Rodriguez provided examples of how an external AI interface could call Luna via secure API while Asure remains the system of record and execution engine. In one scenario, a CFO using Microsoft Copilot in Excel could request a compensation model and receive payroll cost, tax impact, and cash flow effects using live payroll and tax data. In another, an HR manager could ask an agent in Slack about the fully loaded cost of new hires across states, with Luna calculating employer payroll taxes and benefit loads.

Product demonstrations showed payroll processing and tax setup corrections

Asure showed a demo of a payroll manager running an end-to-end payroll cycle inside Asure Central using Luna. In the walkthrough, Luna proactively alerted the user that payroll was ready to run, retrieved payroll data to answer questions (including identifying an employee with no recorded hours), produced a payroll summary, generated a downloadable PDF, and then executed the payroll after user confirmation. The demo concluded with a completion notification and a link to view the processed payroll for the specified pay period.

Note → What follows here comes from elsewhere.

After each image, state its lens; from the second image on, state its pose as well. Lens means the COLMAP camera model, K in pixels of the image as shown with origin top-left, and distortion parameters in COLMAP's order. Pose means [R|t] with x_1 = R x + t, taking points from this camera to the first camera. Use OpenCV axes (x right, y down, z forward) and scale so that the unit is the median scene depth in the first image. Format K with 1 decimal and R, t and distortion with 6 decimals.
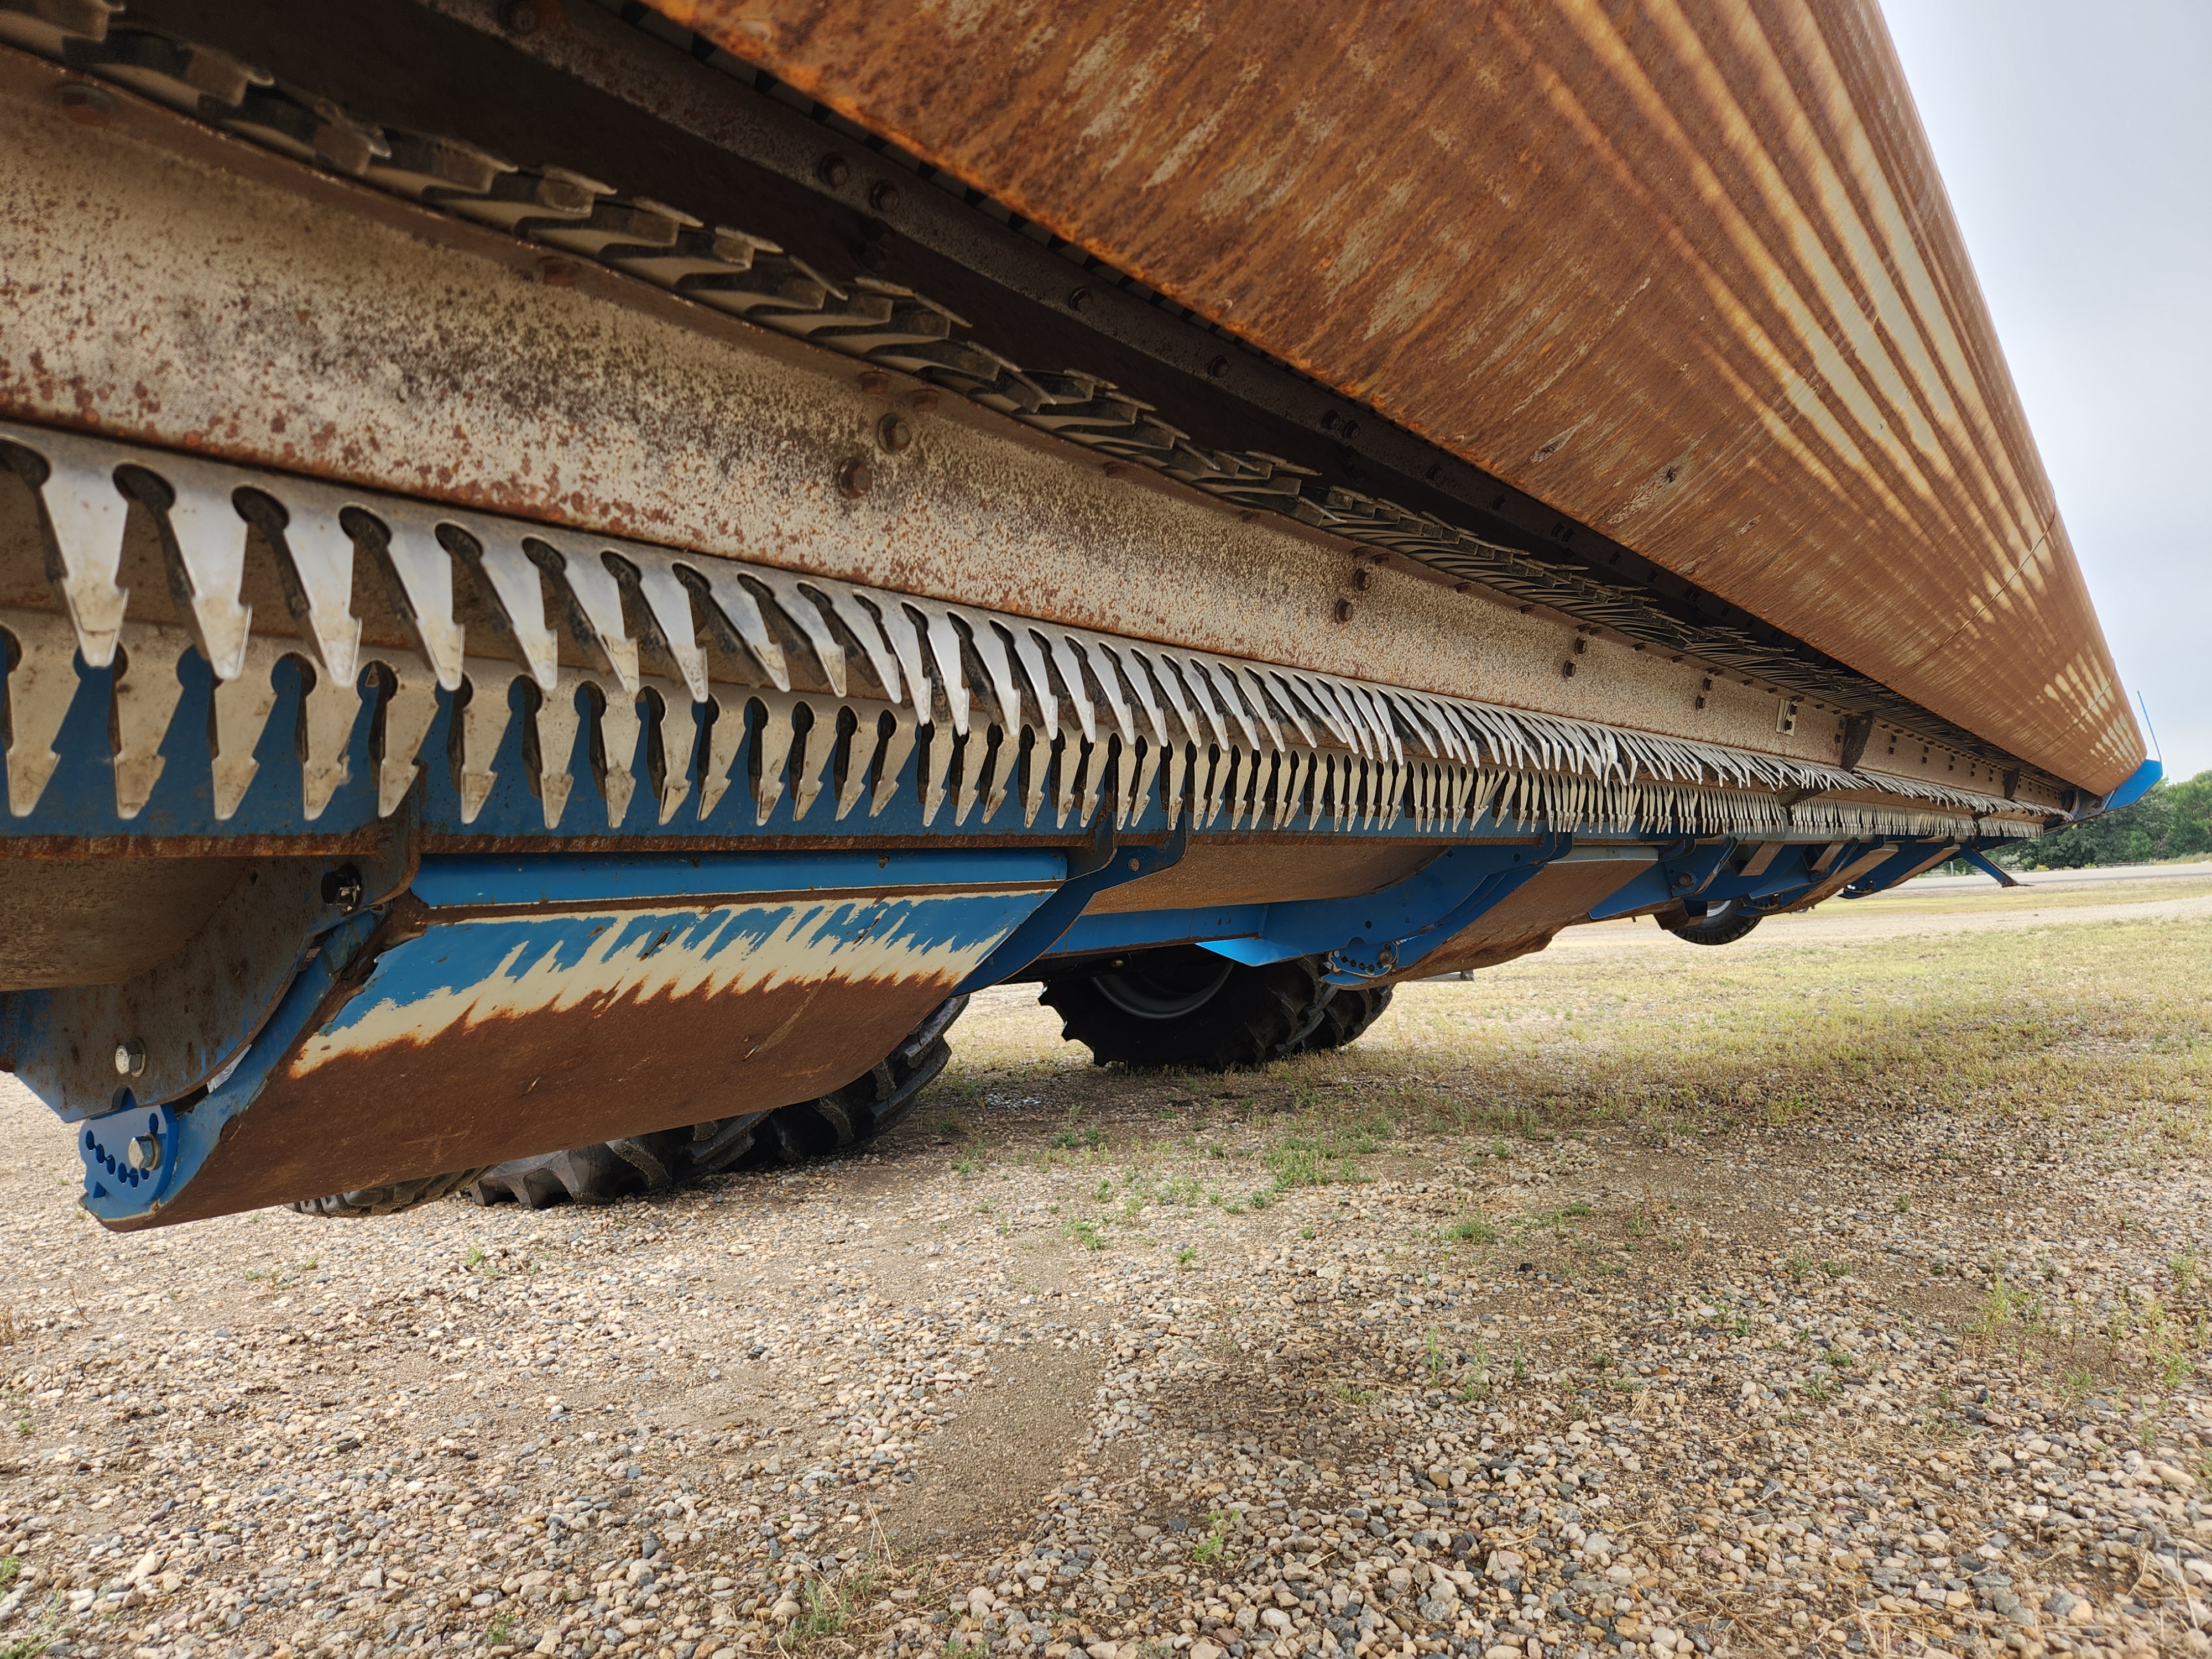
lens RADIAL K [[1496.7, 0, 1111.5], [0, 1496.7, 828.2], [0, 0, 1]] dist [0.079527, -0.075797]
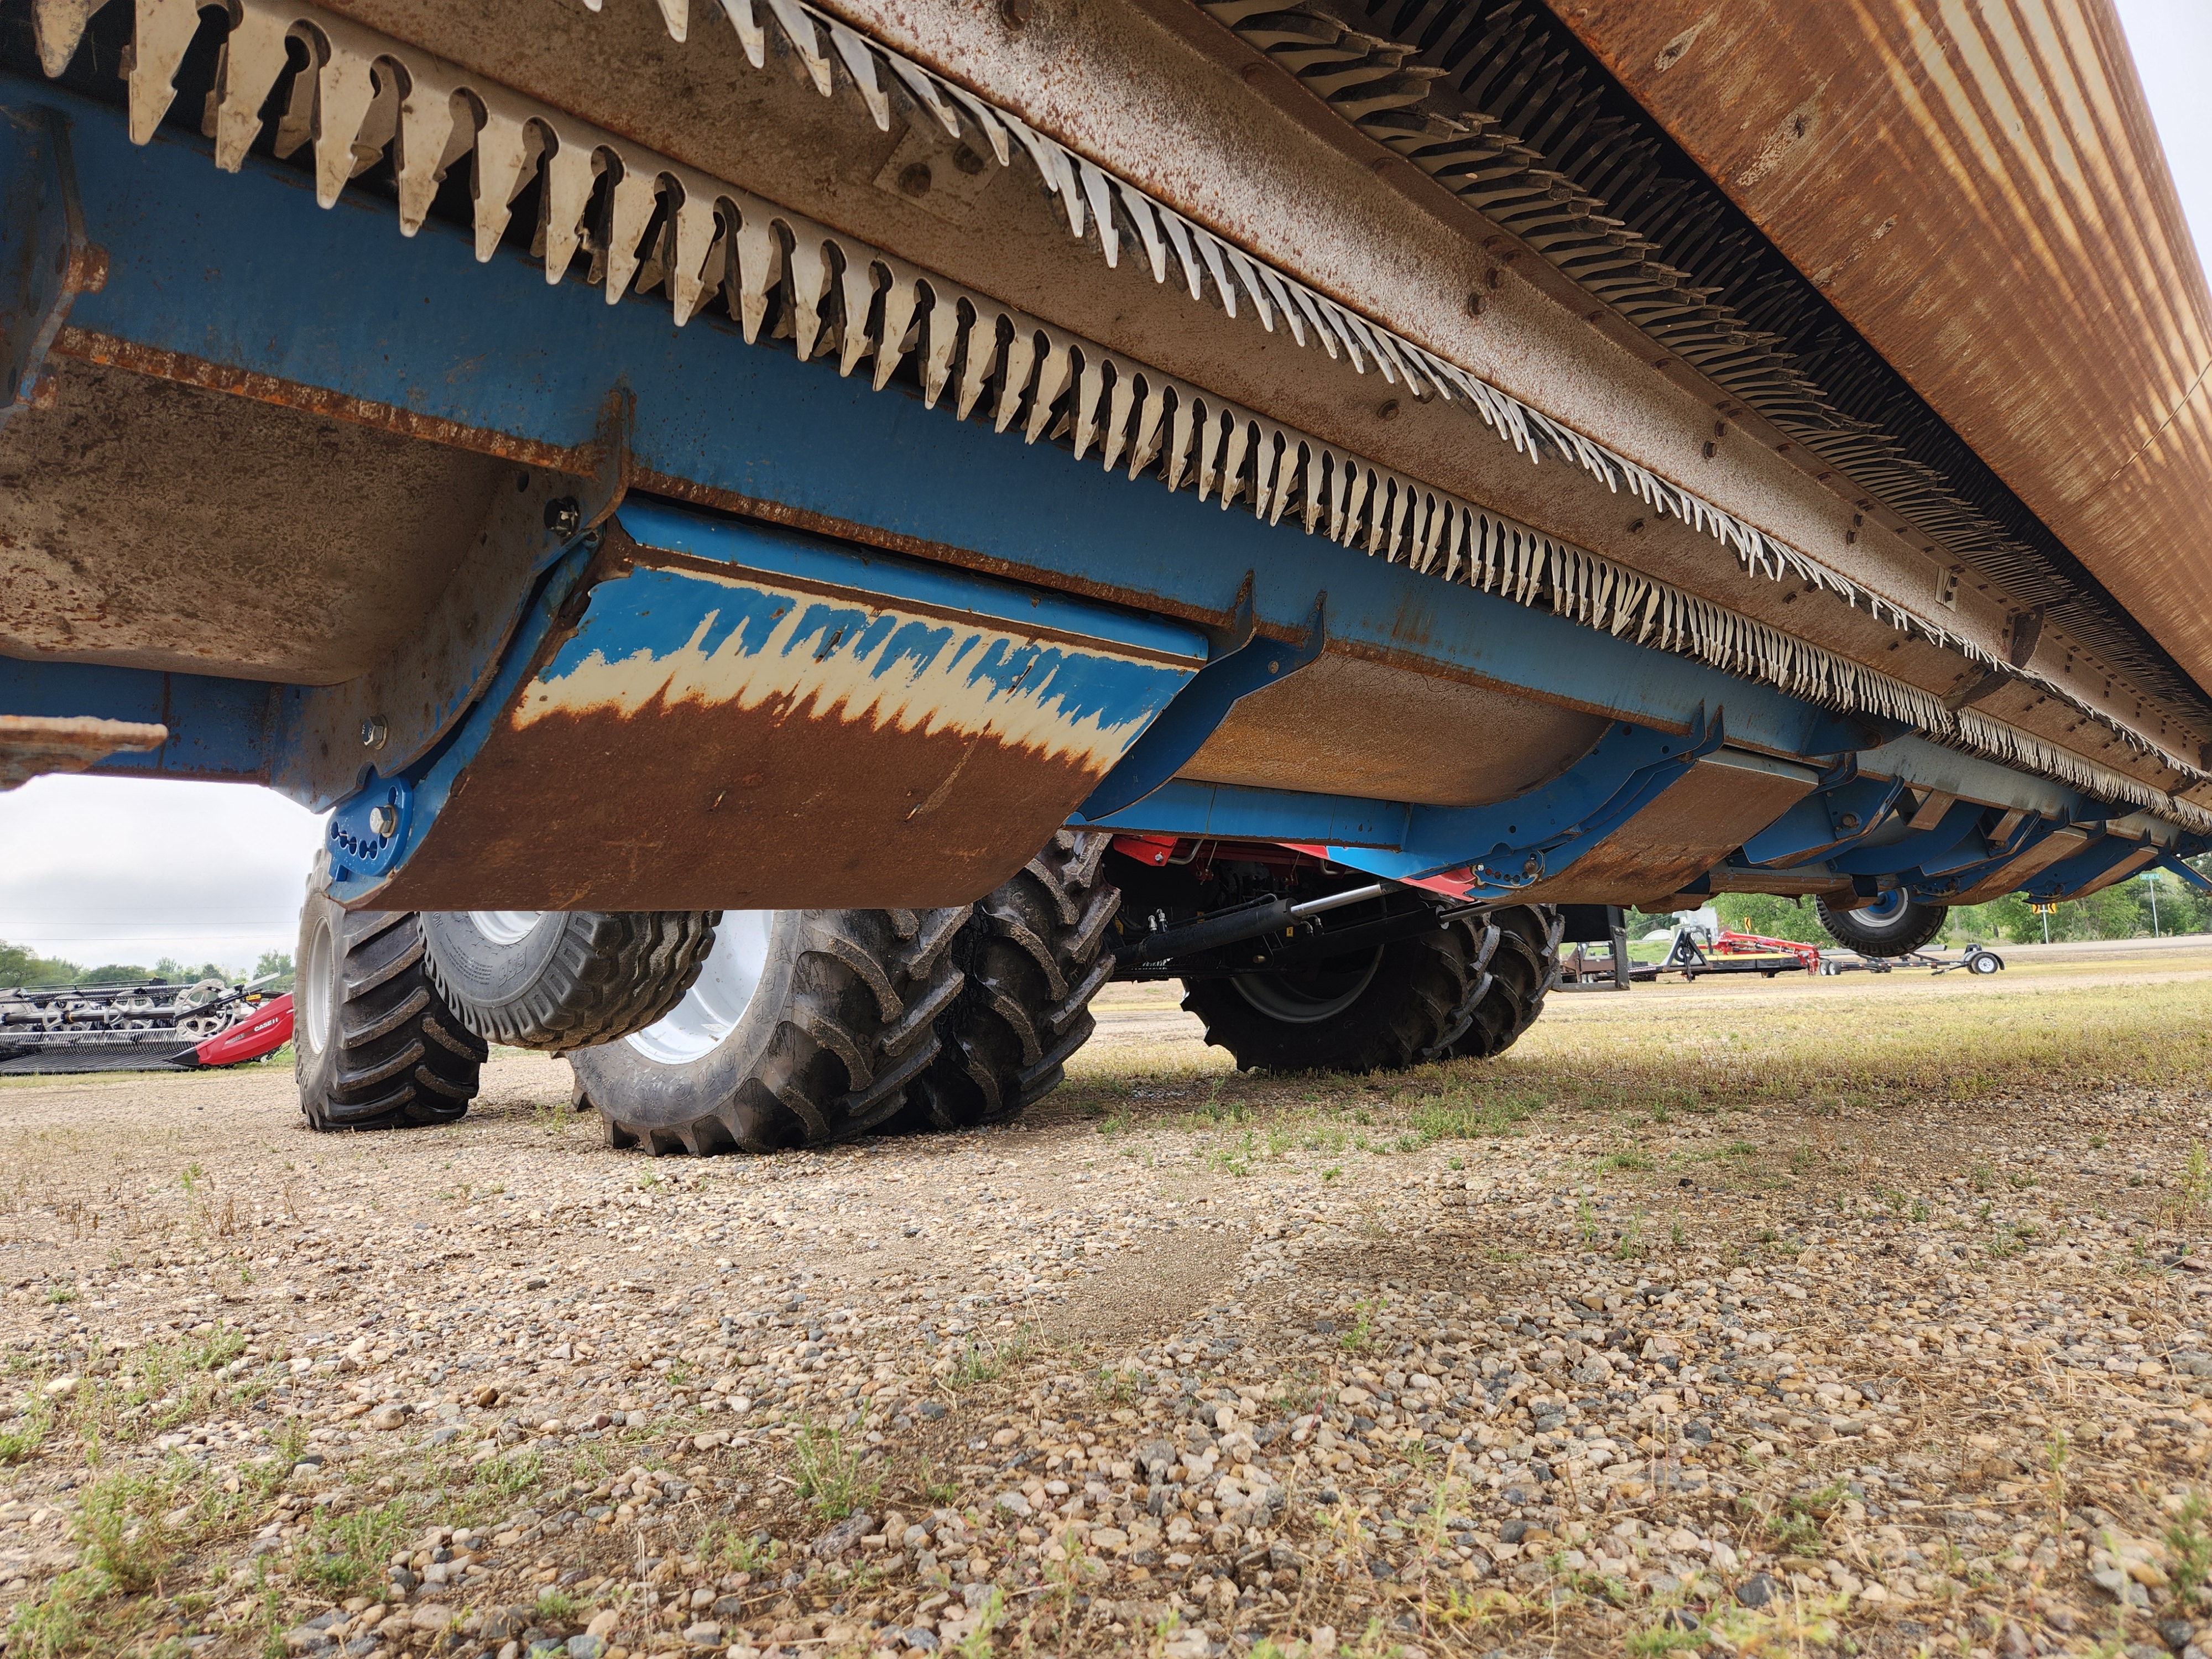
lens RADIAL K [[1490.7, 0, 1098.5], [0, 1490.7, 832.4], [0, 0, 1]] dist [0.085069, -0.081920]
pose [[0.994705, -0.008815, -0.102389, -0.000762], [0.003142, 0.998458, -0.055429, 0.194154], [0.102720, 0.054813, 0.993199, -0.029416]]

A second demo focused on tax compliance setup. Luna identified missing agency IDs (Virginia SUI and Florida SUI), explained expected ID formats and why the IDs were required, detected a user’s mistaken input (attempting to change a rate rather than an ID), suggested the correct update, and executed changes after confirmation. The workflow ended with Luna submitting the changes and the user verifying they were applied.

Operating leverage: cost-to-serve reduction, retention, and faster development

Rodriguez said Luna functions as a “cost reduction engine” through payroll query deflection, fewer support tickets, guided compliance Q&A, faster payroll processing, automated amendment suggestions, and faster onboarding via conversational workflows. She also positioned Luna as a near-term retention tool through proactive compliance alerts and anomaly detection aimed at preventing payroll errors, which she said can drive churn. Over the longer term, she described Luna as a differentiator that compounds with platform data depth and can support premium pricing, improving margins without proportional cost growth.

On the product development side, Rodriguez said Asure is using AI to increase R&D throughput. She stated that approximately 70% of new code is generated with AI tools acting as copilots, UX prototyping can be done in minutes instead of days, and legacy code can be translated and modernized with AI—allowing the company to “ship faster with the same team.”

Goepel said Asure believes it has reached an inflection point and reiterated that AI embedded in software can help the company grow revenue faster than it adds people, while expanding the market it can serve across tools, enablement, workflow, and services.

In the Q&A, management said the barriers for an AI company to become an IRS bulk filer and execute payroll tax filings directly are “all three” of regulatory, operational, and technical, emphasizing that the authority and operational experience with agencies is not something that can be turned on quickly. When asked where cost-to-serve reductions are already showing up, Goepel responded that benefits are appearing “all of the above,” pointing back to the payroll and tax demonstrations. On monetization and adoption, Goepel pointed to opportunities to drive attach rates and revenue per unit through proactive regulatory-related offerings and expanded service models where Asure can handle more end-to-end work for customers.

About Asure Software (NASDAQ:ASUR)

Asure Software, Inc (NASDAQ: ASUR) is a Texas‐based technology company specializing in cloud‐based workforce and workspace management solutions. The company develops software that streamlines human capital management (HCM), payroll processing, time and attendance tracking, and workspace reservation for businesses seeking to optimize employee experience and operational efficiency.

The Asure platform includes modules for payroll administration, benefits enrollment, performance management, applicant tracking and onboarding, as well as mobile and web‐based timekeeping.